Extracted page text data
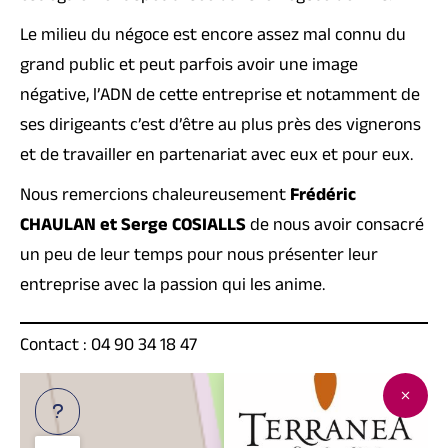
Le milieu du négoce est encore assez mal connu du
grand public et peut parfois avoir une image
négative, l’ADN de cette entreprise et notamment de
ses dirigeants c’est d’être au plus près des vignerons
et de travailler en partenariat avec eux et pour eux.
Nous remercions chaleureusement
Frédéric
CHAULAN et Serge COSIALLS
de nous avoir consacré
un peu de leur temps pour nous présenter leur
entreprise avec la passion qui les anime.
Contact : 04 90 34 18 47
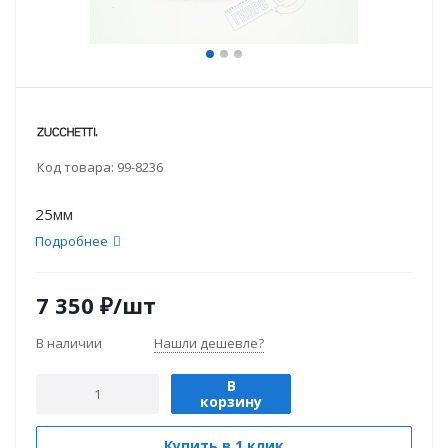
Код товара:
99-8236
25мм
Подробнее
7 350
₽
/шт
В наличии
Нашли дешевле?
В
корзину
Купить в 1 клик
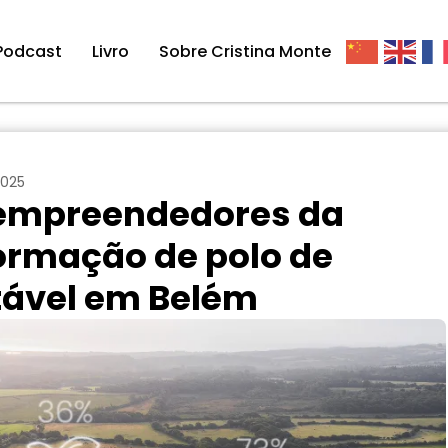
Podcast
Livro
Sobre Cristina Monte
2025
 empreendedores da
ormação de polo de
tável em Belém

- [Exercise requirements]: Quote each record exactly as it stands, minus the pictures.

- [Exercise output]:
Le milieu du négoce est encore assez mal connu du
grand public et peut parfois avoir une image
négative, l’ADN de cette entreprise et notamment de
ses dirigeants c’est d’être au plus près des vignerons
et de travailler en partenariat avec eux et pour eux.
Nous remercions chaleureusement
Frédéric
CHAULAN et Serge COSIALLS
de nous avoir consacré
un peu de leur temps pour nous présenter leur
entreprise avec la passion qui les anime.
Contact : 04 90 34 18 47
Код товара:
99-8236
25мм
Подробнее
7 350
₽
/шт
В наличии
Нашли дешевле?
В
корзину
Купить в 1 клик
Podcast
Livro
Sobre Cristina Monte
2025
 empreendedores da
ormação de polo de
tável em Belém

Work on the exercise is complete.